For most of our lives, we think about ability as if it were fixed. We assume the body we have in our twenties or thirties is the body we will always have. When changes come, we frame them as isolated problems: a bad knee, some arthritis, fatigue that arrives earlier than it used to. What I began to understand is that these rarely stay isolated. They accumulate.

 

The Ability Curve

 

That accumulation is what I now describe as the Ability Curve. A model that I created around my invention without fully considering relevance to my own path.


Every person moves along it over time. Early in life, our abilities increase as strength, coordination, and experience develop. The curve levels off. Then, gradually, it begins to bend downward. That descent doesn’t mean incapacity. It doesn’t mean the end of meaningful activity. What it means is that the body begins demanding efficiency in places where strength once covered mistakes.

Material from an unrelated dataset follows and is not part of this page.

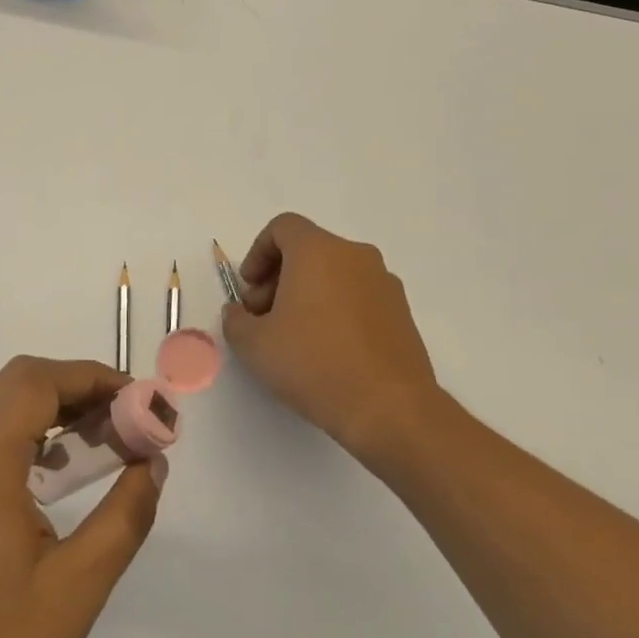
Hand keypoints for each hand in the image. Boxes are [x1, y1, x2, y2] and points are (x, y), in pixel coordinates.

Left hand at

Most design—most tools, most systems, most workplaces—is built for people at or near the peak of that curve. It assumes a body that hasn’t been injured, hasn’t aged significantly, and isn’t managing accumulated fatigue. That assumption excludes a lot of people. And as the curve bends for each of us, it will eventually exclude all of us.

Standing on the mat that morning, I realized something that was both ironic and clarifying: the tool I had spent years designing to help people with changing physical abilities was now helping me understand my own.

 

Active Adaptation

 

In Aikido, the response to this reality is built into the art. Practitioners are taught from the beginning that resisting force directly is rarely effective. The practice is one of continuous adjustment—maintaining structure, staying connected to the body’s center, allowing movement to evolve in response to what is actually happening, not what you wish were happening.


The same principle applies everywhere else.


As we move along the Ability Curve, the people who continue to thrive are rarely the ones who cling to doing things the way they always have. They are the ones who adjust. They refine how they move. They learn to rely on structure instead of brute force. They choose tools and techniques that work with their bodies rather than against them.


Active adaptation is not a concession to aging or limitation. It is simply the intelligent response to reality.


For many years I trained in an art built on circular motion and the efficient transfer of force through the body. During the years I spent away from the mat, those same ideas quietly reappeared in the design of a tool intended to help people maintain independence in the kitchen. Returning to Aikido closed a circle I hadn’t realized was open.


The physics was the same. The lesson was the same.

 

And the realization was unavoidable: the circle includes all of us.